Robert Branca, of 2015 Main Road, had asked in July that the Westport Historical Commission approve a Certificate of Hardship, one of three possible certificates that must be granted before a building permit can be issued when construction falls within the historic commission’s purview and is visible from any public way, including the street and the water. Commission members previously denied his applications for appropriateness and non-appropriateness, and months ago issued a stop work order.
Branca, who months ago filed suit against the town over the standoff, requested that the request for a hardship certificate be withdrawn without prejudice, meaning he can bring it back before the board at any time. Commission members unanimously approved that request Monday evening.
The case goes back just over a year.

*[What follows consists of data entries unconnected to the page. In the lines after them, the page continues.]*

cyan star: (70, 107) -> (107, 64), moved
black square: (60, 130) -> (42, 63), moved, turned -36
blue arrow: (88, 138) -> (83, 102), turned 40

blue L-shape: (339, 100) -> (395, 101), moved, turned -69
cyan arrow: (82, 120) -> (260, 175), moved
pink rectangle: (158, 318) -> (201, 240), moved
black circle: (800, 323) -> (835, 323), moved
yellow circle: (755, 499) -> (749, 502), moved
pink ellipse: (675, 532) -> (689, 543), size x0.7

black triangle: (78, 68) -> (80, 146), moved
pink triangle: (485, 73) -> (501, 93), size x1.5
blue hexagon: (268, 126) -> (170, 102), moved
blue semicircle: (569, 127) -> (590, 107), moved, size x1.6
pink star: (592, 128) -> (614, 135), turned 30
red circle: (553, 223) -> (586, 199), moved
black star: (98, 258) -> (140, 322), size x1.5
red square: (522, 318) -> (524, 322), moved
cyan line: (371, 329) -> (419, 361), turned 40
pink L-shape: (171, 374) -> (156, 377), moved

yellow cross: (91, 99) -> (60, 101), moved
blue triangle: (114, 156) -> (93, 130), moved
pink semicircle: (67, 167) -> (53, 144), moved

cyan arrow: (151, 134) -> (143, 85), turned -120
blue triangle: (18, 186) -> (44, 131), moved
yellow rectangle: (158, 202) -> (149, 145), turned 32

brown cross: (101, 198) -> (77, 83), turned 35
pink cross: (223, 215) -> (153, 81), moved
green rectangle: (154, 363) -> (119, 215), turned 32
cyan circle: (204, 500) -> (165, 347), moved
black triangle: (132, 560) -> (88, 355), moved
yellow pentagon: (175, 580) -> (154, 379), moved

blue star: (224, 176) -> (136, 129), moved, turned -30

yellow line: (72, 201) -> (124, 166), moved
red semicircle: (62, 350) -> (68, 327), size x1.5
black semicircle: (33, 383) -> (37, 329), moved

Town officials contend that though he knew of Westport Point Historic District guidelines prior to the work commencing this time last year, Branca never sought one of the three certificates needed before he applied for, and received, building permits to build the structure, which is visible from the water.
In his July application for a certificate of hardship, Branca wrote among other things that the town-ordered halt in construction, and various attempts to bring the project into alignment with town guidelines and orders, has cost him thousands.
“... For better or worse, building permits were issued by the Town several months prior to the commencement of construction,” he wrote in his application. “The Historical Commission has issued a stop-work order at a point in time where a substantial amount of work has already been done and significant resources expended in the process.”
As a result, he wrote, the new construction “is unusable as it stands today.”
“It is a legal, financial, physical and life-safety hardship for the Applicant to allow the project to remain in its current condition or to return it to its prior condition.”
Other conditions at the site also constitute hardships, he wrote, including changes brought on by rising sea levels.
The work commenced not just to replace and expanding rotting wood patio, he wrote, but also to “combat rising floodwaters.”
With that work undone, “the property has been flooded well into the back yard, much of it being underwater during simple but heavy rains.”